Arthur E. Foote
- Full name: Arthur Ellsworth Foote
- Country (sports): United States
- Born: January 3, 1874 New Haven, Connecticut
- Died: August 27, 1946 Englewood, New Jersey
- Turned pro: 1891 (amateur tour)
- Retired: 1899
- College: Yale

Singles

Grand Slam singles results
- Wimbledon: 2R (1896)
- US Open: QF (1895)

= Arthur E. Foote =

American tennis player

Arthur Ellsworth Foote (January 3, 1874 – August 27, 1946) was an American tennis player active in the late 19th century.

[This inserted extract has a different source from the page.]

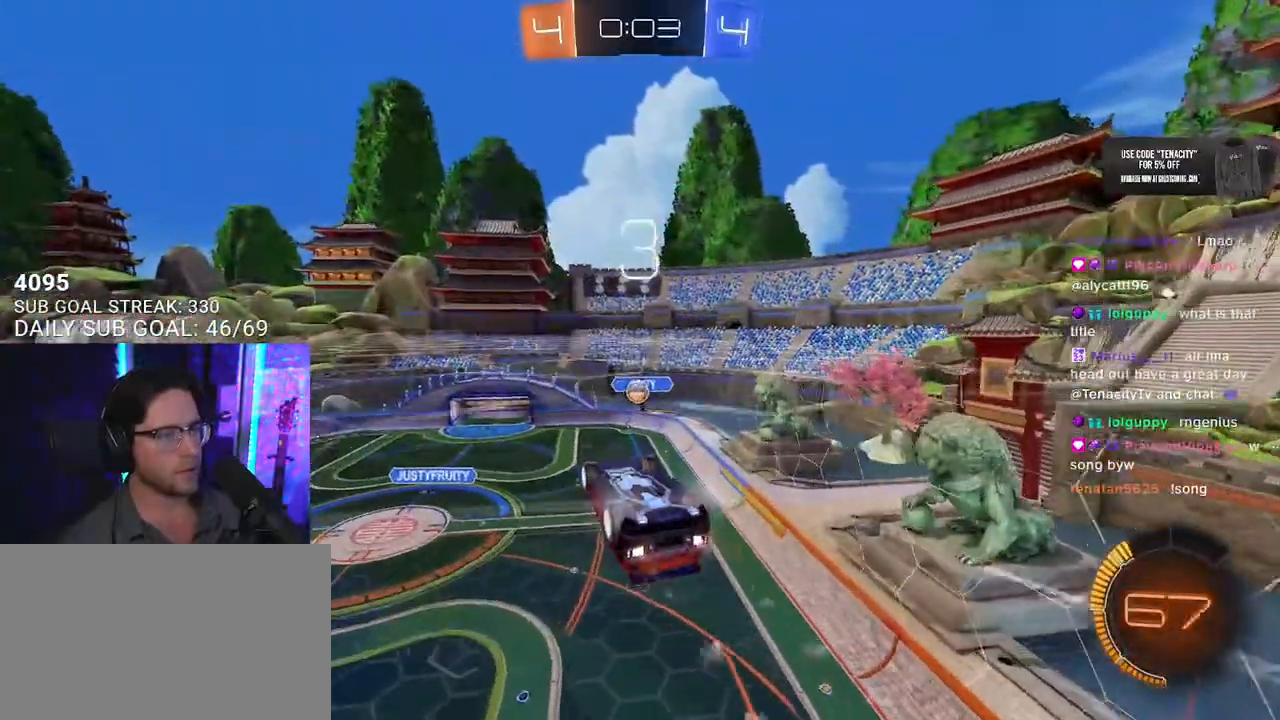
{"dt_ms": 1000, "buttons": ["R2"], "left_stick": "down-left", "right_stick": "center"}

He was born in New Haven, Connecticut, the son of Sherman Frisbie Foote and his wife, Mary Hutton Rice. He attended Hillhouse High School in New Haven, and Phillips-Andover, and was graduated from Yale College with a B.A. in 1896. As an undergraduate, he won university tennis tournaments in singles and doubles in 1893, 1894, and 1895. In 1893 he was ranked 8th among U.S. tennis players and in 9th place in 1894. Foote reached the quarterfinals of the U.S. National Championships in 1895.

After graduation he established his own advertising firm. He served as a major in the U.S. Army in World War I, stationed in Washington, D.C., and was placed in charge of all Army post exchanges. After the war he served in the War Department, the American Red Cross, and the Department of Commerce, retiring in 1931.

On May 5, 1900, in New Haven, he married Edith Burr Palmer. They had three children, Ray Palmer Foote, Margaret Ellsworth Foote, and Alfred Sherman Foote.

He died of a coronary occlusion at his home in Englewood, New Jersey, and was buried at Grove Street Cemetery in New Haven.